Quiz items based on charts
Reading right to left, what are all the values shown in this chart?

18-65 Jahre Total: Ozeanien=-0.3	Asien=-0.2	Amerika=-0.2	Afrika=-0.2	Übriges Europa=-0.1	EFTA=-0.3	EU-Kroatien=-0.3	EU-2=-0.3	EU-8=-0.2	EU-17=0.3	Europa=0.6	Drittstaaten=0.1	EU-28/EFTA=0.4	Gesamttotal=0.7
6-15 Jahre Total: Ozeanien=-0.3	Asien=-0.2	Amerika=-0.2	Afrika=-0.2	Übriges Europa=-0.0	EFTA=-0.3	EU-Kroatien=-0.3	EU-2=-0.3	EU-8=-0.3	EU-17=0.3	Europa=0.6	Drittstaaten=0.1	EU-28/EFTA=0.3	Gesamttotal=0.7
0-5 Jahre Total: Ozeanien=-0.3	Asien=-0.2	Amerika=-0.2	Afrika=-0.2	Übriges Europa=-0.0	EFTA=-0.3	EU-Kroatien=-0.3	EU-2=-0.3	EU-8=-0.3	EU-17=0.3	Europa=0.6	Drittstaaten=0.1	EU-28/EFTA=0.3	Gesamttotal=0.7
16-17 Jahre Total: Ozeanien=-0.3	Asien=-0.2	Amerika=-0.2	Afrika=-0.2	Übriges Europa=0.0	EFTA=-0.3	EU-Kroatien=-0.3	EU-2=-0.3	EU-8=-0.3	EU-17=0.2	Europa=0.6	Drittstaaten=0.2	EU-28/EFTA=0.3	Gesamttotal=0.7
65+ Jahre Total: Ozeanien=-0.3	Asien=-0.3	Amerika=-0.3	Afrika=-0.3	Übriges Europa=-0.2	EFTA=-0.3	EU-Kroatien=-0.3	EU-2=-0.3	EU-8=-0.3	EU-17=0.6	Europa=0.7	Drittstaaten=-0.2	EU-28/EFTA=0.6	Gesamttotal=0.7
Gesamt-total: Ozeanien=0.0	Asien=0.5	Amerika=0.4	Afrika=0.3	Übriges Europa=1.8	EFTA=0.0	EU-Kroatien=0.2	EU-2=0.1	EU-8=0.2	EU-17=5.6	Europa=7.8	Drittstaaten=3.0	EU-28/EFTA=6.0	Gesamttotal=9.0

#### EXERCISE DESCRIPTION
Pull out each line above that contains the word "what".

#### TASK ANSWER
Reading right to left, what are all the values shown in this chart?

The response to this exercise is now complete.